Glory Hillary

Kekalahan Hillary Clinton dalam proses pemilihan capres Amerika Serikat cukup mengejutkan banyak pihak. Bagaimana tidak, dalam survei yang dilakukan beberapa lembaga survei sebelum proses pemilihan, Hillary selalu diunggulkan dari rivalnya Donald Trump. Ulasan mengenai kelalahan Hillary ini pun menjadi ulasan-ulasan beberapa pengamat politik yang begini dan begitu—yang tentu saja, saya sendiri tidak tahu untuk bisa memahaminya. Karena saya bukan pengamat politik maupun alumni kuliah urusan ilmu politik.

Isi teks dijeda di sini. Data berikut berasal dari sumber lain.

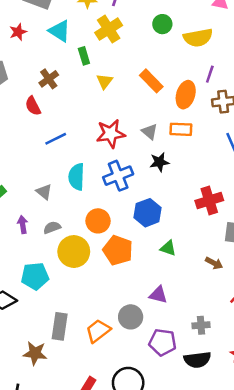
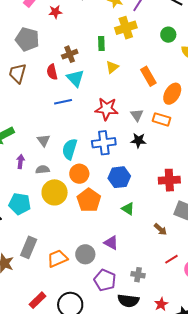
cyan triangle: (60, 31) -> (75, 78), moved
cyan semicircle: (76, 177) -> (70, 149), moved

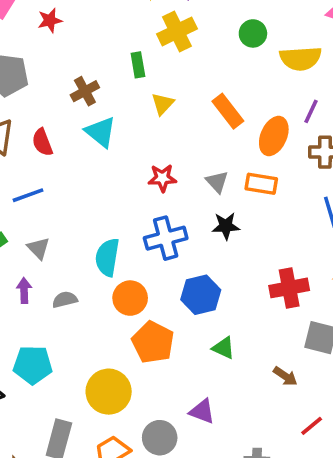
red semicircle: (52, 72) -> (42, 142), moved
blue line: (63, 102) -> (28, 195), moved
red star: (107, 109) -> (162, 178), size x0.7
gray triangle: (44, 140) -> (38, 248), moved
yellow circle: (55, 192) -> (109, 392), moved

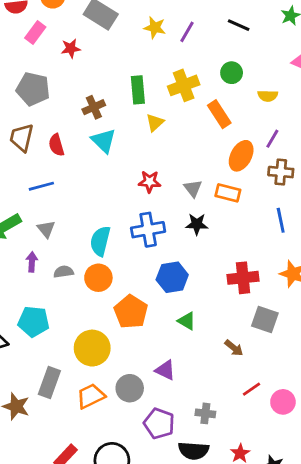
yellow cross: (177, 31) -> (184, 85), moved
yellow semicircle: (301, 58) -> (268, 96), size x0.6
green rectangle: (138, 65) -> (138, 90), size x1.4
orange rectangle: (228, 111) -> (219, 114), moved
orange circle: (130, 298) -> (98, 278), moved

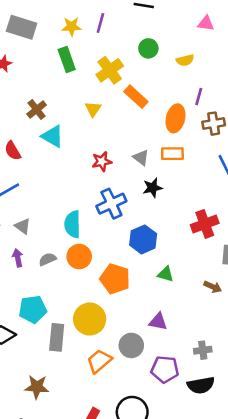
green rectangle: (138, 90) -> (67, 59), moved
orange rectangle: (219, 114) -> (136, 97), moved
gray rectangle: (49, 382) -> (57, 337), moved

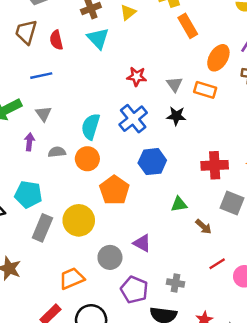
yellow triangle: (93, 109) -> (128, 12), moved
blue cross: (111, 204) -> (133, 119), turned -32
green triangle: (166, 274) -> (179, 204), moved, turned -42
orange trapezoid: (99, 361) -> (72, 278), moved

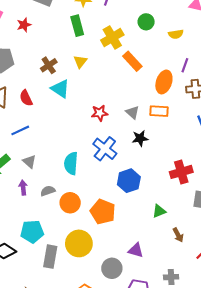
orange circle: (87, 159) -> (70, 203), moved
brown arrow: (203, 227) -> (178, 235), moved, turned 32

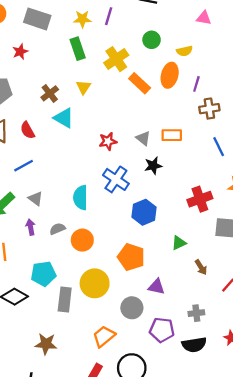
orange ellipse: (164, 82) -> (170, 75), moved
orange pentagon: (103, 212) -> (131, 257), moved

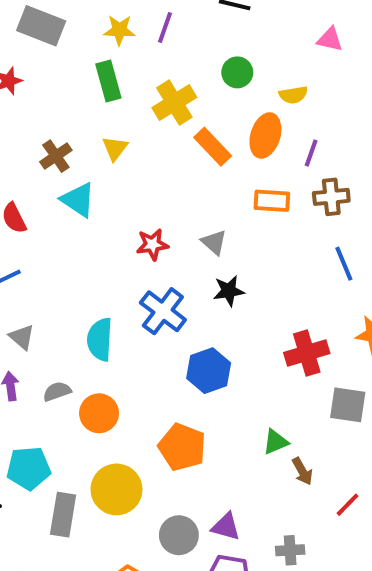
orange rectangle: (172, 135) -> (272, 201), moved
green triangle: (179, 243) -> (276, 442), moved
purple triangle: (156, 287) -> (226, 527), moved

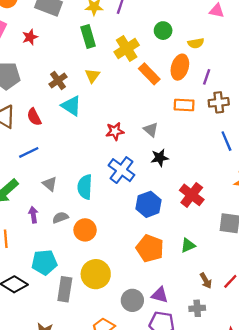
gray triangle: (22, 337) -> (50, 184), moved
red cross: (307, 353) -> (192, 195), moved, turned -35
orange pentagon: (182, 447) -> (150, 248), moved
brown arrow: (302, 471) -> (206, 281), moved

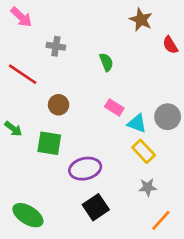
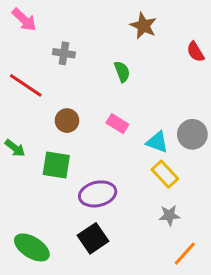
brown star: (141, 20) -> (143, 26), moved
pink rectangle: (114, 107) -> (117, 124), moved
black square: (96, 207) -> (93, 238), moved

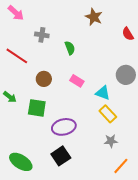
green semicircle: (122, 72) -> (70, 48), moved
gray circle: (192, 134) -> (126, 75), moved

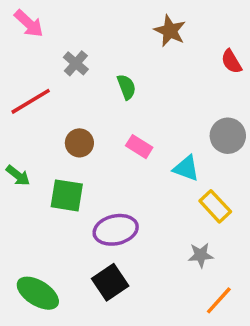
gray cross: (42, 35) -> (76, 63), turned 32
red line: (17, 56) -> (31, 101), turned -65
yellow rectangle: (108, 114) -> (215, 206), moved

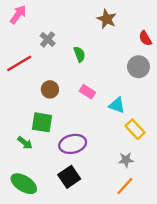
pink arrow: (29, 24) -> (18, 14), turned -96
gray circle: (228, 136) -> (138, 67), moved
green arrow: (18, 176) -> (25, 143), moved
orange line: (219, 300) -> (125, 186), moved

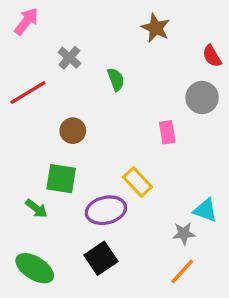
pink rectangle: (87, 92) -> (167, 132), moved, turned 49
cyan triangle: (117, 105) -> (205, 210), moved
yellow rectangle: (135, 129) -> (137, 182), moved

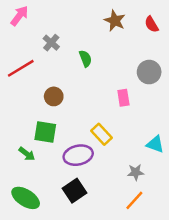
red semicircle: (212, 56) -> (152, 24), moved
cyan triangle: (205, 210) -> (155, 144), moved

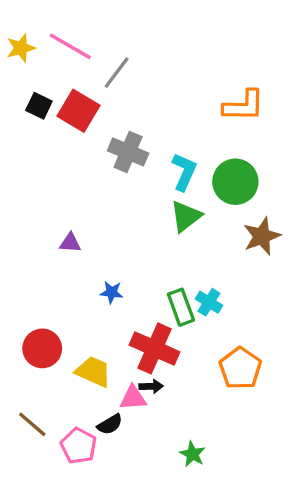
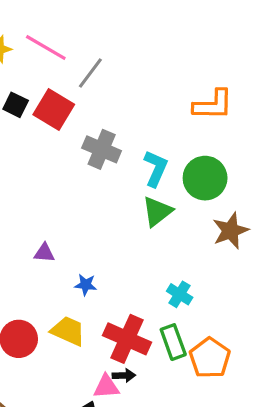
purple triangle: (70, 243) -> (44, 253), moved
green rectangle: (181, 307) -> (173, 342), moved
yellow trapezoid: (93, 372) -> (68, 331), moved

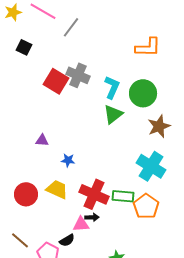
red square: (54, 110) -> (56, 81), moved
cyan cross: (180, 294) -> (151, 166), moved, size x1.8
green rectangle: (173, 342) -> (123, 196), turned -65

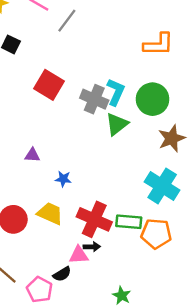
gray cross: (78, 75) -> (94, 99), moved
orange pentagon: (146, 206) -> (156, 234), turned -30

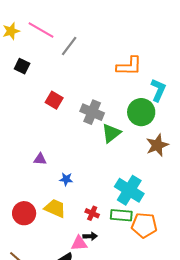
orange L-shape: (158, 44) -> (129, 66), moved
red square: (49, 85) -> (54, 100), size x0.7
cyan L-shape: (116, 92) -> (158, 90), moved
cyan cross: (162, 186) -> (129, 190), moved
red cross: (94, 219) -> (92, 213), size x0.5

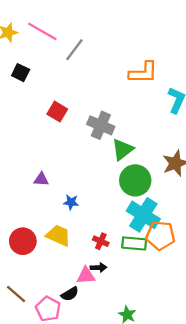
green circle: (141, 112) -> (135, 180), moved
orange pentagon: (144, 225) -> (160, 235), moved

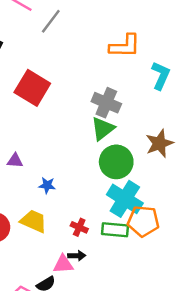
red square: (57, 112) -> (32, 88), size x1.6
gray cross: (101, 125) -> (106, 103), moved

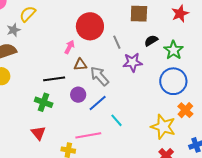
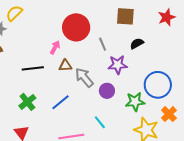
green star: (173, 50) -> (135, 102), moved, turned 30
black line: (54, 79) -> (33, 68), moved
purple circle: (78, 95) -> (107, 91), moved
green cross: (44, 102) -> (27, 102), turned 30
blue line: (98, 103) -> (61, 102), moved

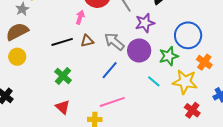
brown triangle: (65, 66) -> (87, 41), moved
purple circle: (107, 91) -> (139, 51), size x1.5
blue line: (61, 102) -> (110, 70), moved
cyan line: (100, 122) -> (154, 81), moved

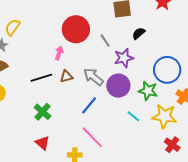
green star: (169, 56) -> (148, 91), turned 30
pink line: (112, 102) -> (92, 137), turned 65

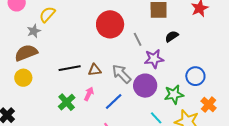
pink arrow: (59, 53) -> (89, 94), moved
blue circle: (167, 70) -> (195, 76), size x0.7
green star: (148, 91) -> (174, 94), turned -30

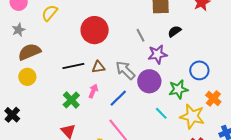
red circle: (110, 24) -> (95, 30), moved
gray star: (34, 31) -> (19, 30), moved

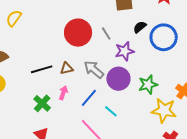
red circle: (95, 30) -> (78, 33), moved
blue circle: (199, 70) -> (164, 37), moved, size x1.4
cyan line: (161, 113) -> (111, 111), moved

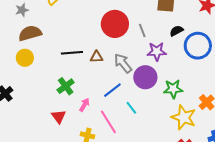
pink arrow: (63, 93) -> (84, 105), moved

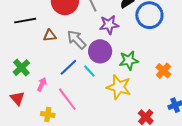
black line: (72, 53) -> (25, 21), moved
cyan line: (131, 108) -> (89, 71), moved
yellow star: (184, 117) -> (119, 87), moved

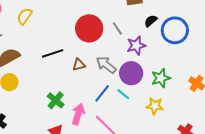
pink arrow: (42, 84) -> (78, 114), size x1.5
yellow star: (119, 87) -> (155, 106), size x0.7

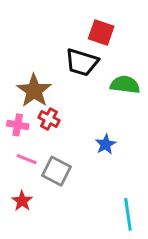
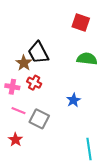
red square: (101, 33) -> (81, 23), moved
black trapezoid: (82, 62) -> (38, 53), moved, turned 45
brown star: (34, 91) -> (24, 63), size x0.7

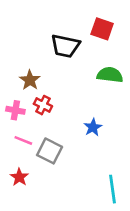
black trapezoid: (38, 53) -> (65, 46), moved, turned -50

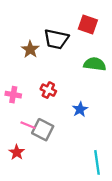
brown star: (30, 80) -> (30, 49), moved
red cross: (43, 105) -> (48, 90), moved
pink line: (23, 140) -> (28, 125), moved

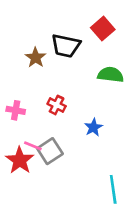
red square: (88, 24) -> (103, 29), turned 30
gray square: (43, 130) -> (50, 151), turned 30
red star: (17, 152) -> (20, 160), moved, size x1.5

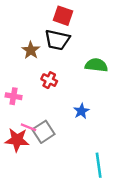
red square: (103, 29) -> (63, 16), moved, turned -30
red cross: (57, 105) -> (49, 80), moved
red star: (20, 160) -> (17, 140), turned -30

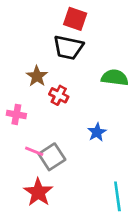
brown star: (31, 50) -> (37, 76), moved
red star: (17, 140) -> (38, 192), moved, turned 30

Hal yang anak unik  bagi saya adalah pada saat Hillary berpidato mengenai kekalahannya dalam proses pemilihan presiden kali ini. Ia semacam hendak menenangkan hati para pendukungnya yang tumpah ruah dengan beragam gejolak bathin yang ada dalam dirinya. Yang hingga saat ini masih bergelok melalui aksi demonstrasi atas kemenangan Trump sebagai presiden AS. Pada saat pelaksanaan pidato tersebut, para anggota keluarga—mulai dari suami, anak, dan menantu tegap berdiri untuk memberikan dukungan. Meski, kita tahu bagaimana nakalnya Bill Clinton yang pernah melukai perasaan Hillary—dengan bermain mata bersama Monica Lewinsky. Yah! bagaimana pun setiap manusia memilki masa lalu.

"Kekalahan Hillary dan kemenangan Trump ini akan menjadi masa gelap bagi kita sebagai umat Islam di seluruh dunia. Lebih-lebih pada muslim Amerika" ucap seorang teman yang mengikuti perkembangan pemilihan capres Amerika tersebut. Ia menceritakan kalau Trump merupakan calon presiden paling rasis dalam proses pemilihan presiden di Amerika. Dimana dalamsalah satunya akan membangun tembok raksasa di perbatasan dengan Meksiko, melarang imigram muslim, mengawasi kegiatan muslim Amerika, dan lainnya. Bahkan Lady Gaga menjuluki Tump sebagai tukang bully nomor satu.

"Luar biasa biasa kawan satu ini" ledek saya yang buta soal politik.

"Menurutmu gimana, Cak?"

"Gimana ya bro. Setidaknya, Hillary sudah pernah jadi Ibu Presiden, kan?. Aku sendiri tidak terlalu paham tentang politik. Tuh! jawabannya lihat di medsos saja. Ramai. Hehe". Kami pun sama-sama saling tertawa—semacam sudah tahu bagaimana kehidupan medsos yang masih heroik dengan aksi 411

Kejadian ini memberikan pelajaran bagi kita semua. Bahwa tidak selamanya lembaga survei menjadi rujukan utama dalam setiap proses pemilihan dan sepenuhnya benar—lebih-lebih lembaga survei yang penuh dengan pesanan calon tertentu. Dan warga Amerika masih belum mampu memberikan presiden perempuan semenjak negera itu berdiri. Serta hanya baru mampu memberikan presiden dari keturunan kulit hitam—yang dalam sejarahnya penuh dengan pergolakan. Apapun itu alasannya—Hillary tetaplah wanita kuat dalam menghadapi persoalan pribadi dalam rumah tangganya dan persoalan publik dengan kekalahannya dalam proses pemilihan presiden Amerika tahun kali ini.

Kira-kira ini semacam pesan pemberian harapan palsu oleh penakar cinta yang diwakilkan oleh perasaan-perasaan sesaat. Sehingga, akhirnya menyebabkan menjadi manusia jomblo.